Comments

  1. says

    Ed’s been all over this. The excuses for the bad methodology have been kind of cute. For instance, they couldn’t get a large enough good sample. I guess that makes it OK to just pad out your sample with people who clearly don’t fit.

  2. says

    My favorite part of this study’s defenders is the claim that ‘there are no longitudinal studies of gay parents”, I’ll admit.

  3. says

    Even good research gets it wrong occasionally. For example, if researchers use a .05 level of significance, it means that they expect their conclusion to be wrong 5% of the time. Anti-science types thus have a ready resource in the outliers when they seek “scientific” validation, pointing to the 5% that support their positions while pretending the 95% doesn’t exist. In this case, however, they went one better, by crafting a lousy piece of original research. More efficient!

  4. says

    I posted a link to a comment about the background and affiliations of some of the study’s defenders (and then Ed Brayton linked to more).
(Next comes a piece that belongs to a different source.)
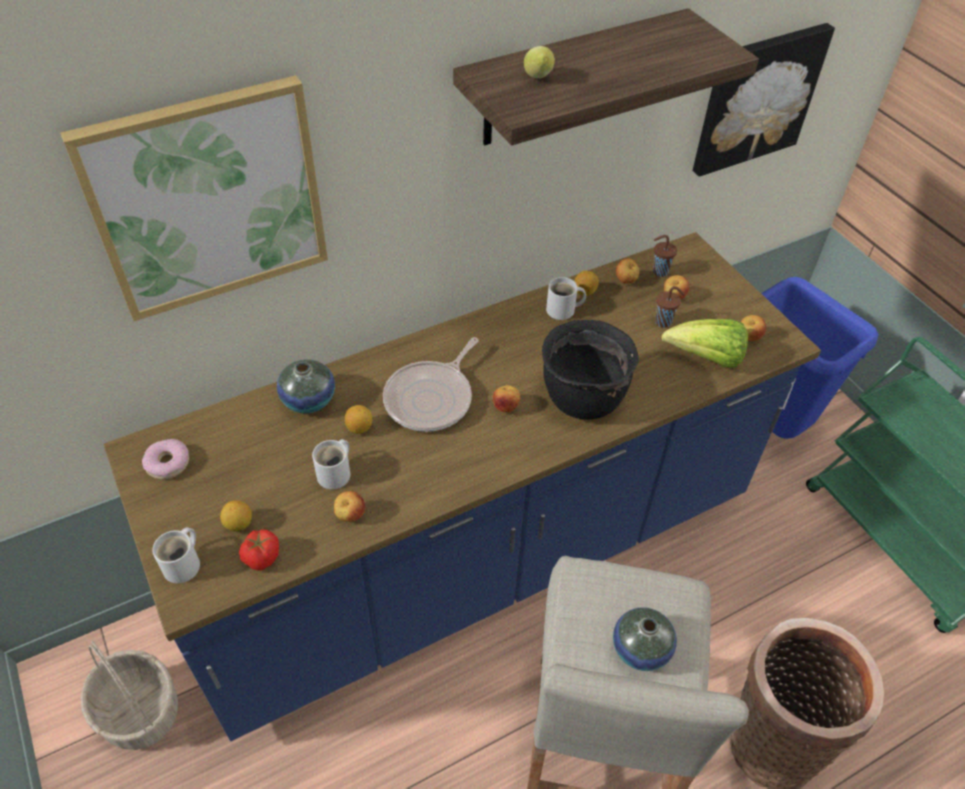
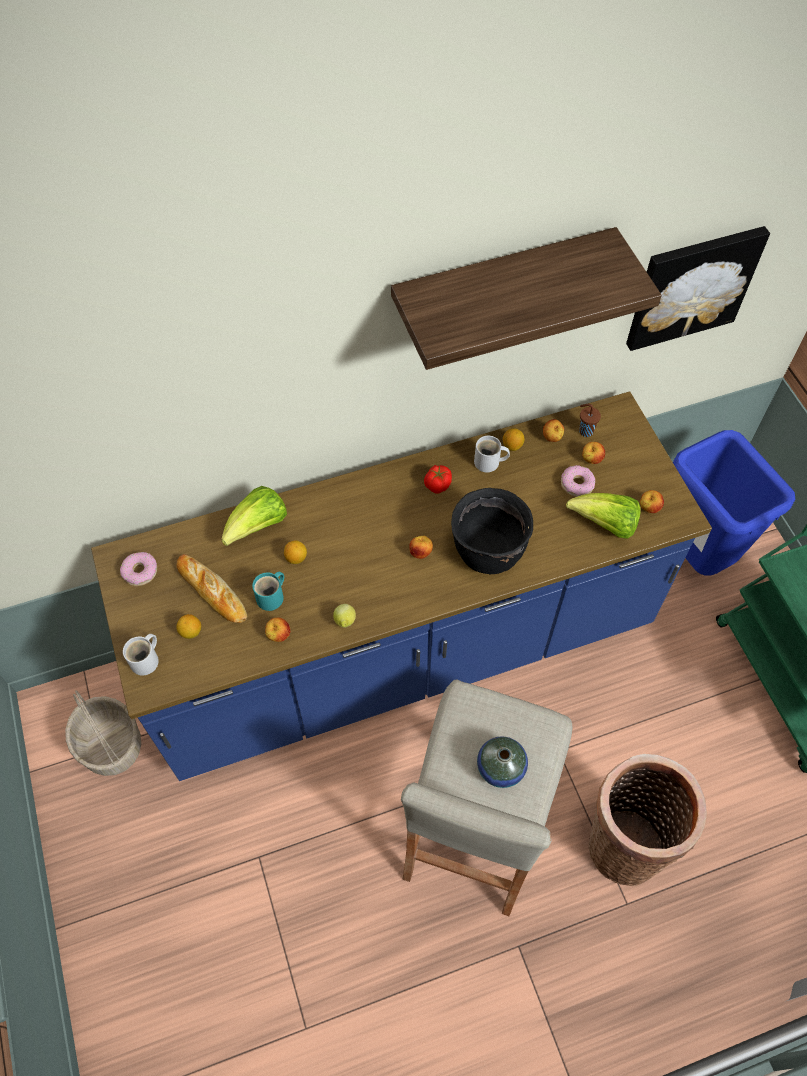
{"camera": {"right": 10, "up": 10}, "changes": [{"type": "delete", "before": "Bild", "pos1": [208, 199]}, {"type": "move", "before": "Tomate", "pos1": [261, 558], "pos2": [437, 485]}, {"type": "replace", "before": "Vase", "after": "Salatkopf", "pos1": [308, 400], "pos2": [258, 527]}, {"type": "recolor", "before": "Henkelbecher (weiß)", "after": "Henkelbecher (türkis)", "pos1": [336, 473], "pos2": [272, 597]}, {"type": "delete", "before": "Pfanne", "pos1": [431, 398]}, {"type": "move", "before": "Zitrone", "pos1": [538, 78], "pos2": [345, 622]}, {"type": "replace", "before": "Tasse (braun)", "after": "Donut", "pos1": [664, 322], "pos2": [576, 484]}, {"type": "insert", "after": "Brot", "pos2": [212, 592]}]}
    It’s interesting to me that it takes something like this to cause people to confront the issue of the distortion of social science in many subfields by the influx of large amounts of money from the Religious Right. It’s obvious why the Regnerus case would be considered an urgent matter: the research is directly related to policy efforts with serious consequences for people’s lives and funded by people with a very specific bigoted agenda in an election year. But I can’t help but note that similarly funded and “methodologically challenged” research in the sociology of religion – about science and “spirituality” (Elaine Ecklund especially), say, or religion and morality – even when published in respected journals doesn’t seem to draw any real criticism from the profession. That’s probably why those 18 defenders could feel so confident. People need to start paying a lot more attention to the larger problem.

  5. says

    I mentioned this study in one of TETs and am glad to see it getting noticed now. One of my overly-religious relatives posted it as an anti-gay position and it just didn’t jibe with what I knew. (My opinion can be changed, but only by real evidence to the contrary.) Unfortunately I’m not scientist enough to make an informed critique of the paper so I’m glad to see those who can are doing so.

  6. mudpuddles says

    @ SC, #4

    I agree, and I think its a huge problem when the editors of a scientific journal are so clearly aligned with a political viewpoint that is likely to bias their interpretations and policies. It really disgusts me.

    @ dianne, #8

    Are Elsevier particularly noted for a lack of integrity in editorship? Do you reckon its perhaps a problem of the for-profit journal model in general?

  7. larrylyons says

    How did this study get beyond the various review committees for the UofT at Austin. I am simply astounded that such a study would have been allowed as soon as the departmental research committee had seen it. What’s even more amazing is that it was accepted. Where was the peer review?